When compared cross-nationally, the USA has high rates of both absolute and relative poverty, signaling a wide income disparity and real income inadequacy. Three factors, demographic changes, economic activity, and government transfers contribute to the size of the poverty population. The number of single-mother (often minority) families has grown significantly since the 1960s and they have disproportionately high rates of poverty, leading to a so-called ”feminization of poverty.” While demographic changes have contributed to the widening income disparity, low wages and limited public benefits largely account for the size of the low-income population. The USA favors a market-based approach to poverty reduction in which policies enable individuals to ”earn” their way out of poverty rather than to redistribute income, per se. The central ethos of a capitalist market is to maximize profits and minimize wages, so employment alone may not provide sufficient resources for low-wage workers to escape poverty; in Scandinavian countries, strong safety net policies are effective in bridging the gap between earned income and the poverty line.

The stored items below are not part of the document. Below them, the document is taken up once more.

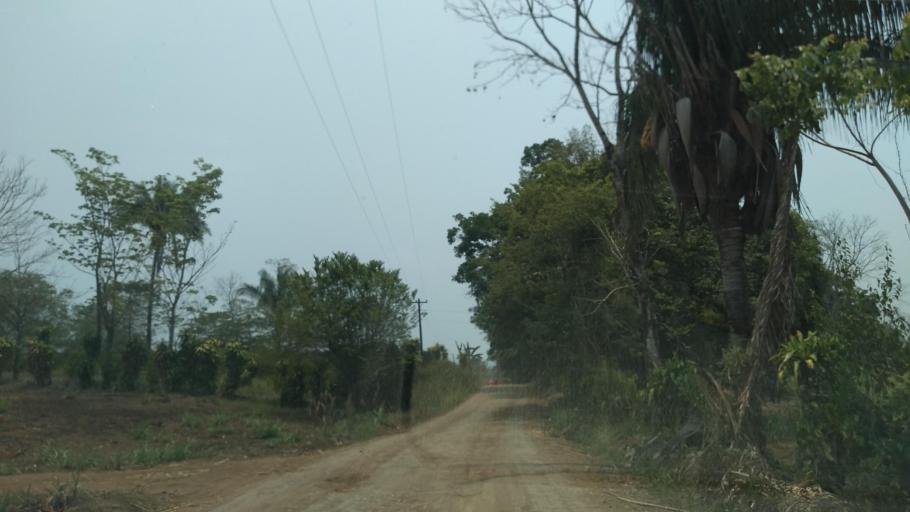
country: MX
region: Veracruz
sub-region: Tezonapa
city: Laguna Chica (Pueblo Nuevo)
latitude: 18.5029
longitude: -96.7727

The failure of the economic prosperity of the 1990s to dramatically reduce poverty has reinvigorated cultural theories of poverty that argue that there is an ”underclass” culture which eschews mainstream values, and transmits poverty intergenerationally through the reliance on government support, reduced labor force participation, and single-mother households. While cultural theories focus on individual behavior, other models assert the importance of structural factors and societal stratification, such as discrimination, segregation, and the availability of jobs in limiting opportunities to escape poverty.
According to the World Bank (2001), there are five keys to reducing poverty: promoting opportunity by stimulating economic growth; making the market work for poor people; enabling poor people to build assets; making state and social institutions more responsive to poor people; protecting people against the shock of economic crises, natural disasters, war, and illness.
Bibliography:
- World Bank (2001) World Development Report 2000/ 2001: Attacking Poverty. Oxford University Press, Oxford.
- Danizer, S. & Haveman, R. (2001) Understanding Poverty. Harvard University Press, Cambridge, MA.
- Iceland, J. (2003) Poverty in America. University of California Press, Berkeley, CA.
- Sen, A. (1999) Development as Freedom. Alfred A. Knopf, New York.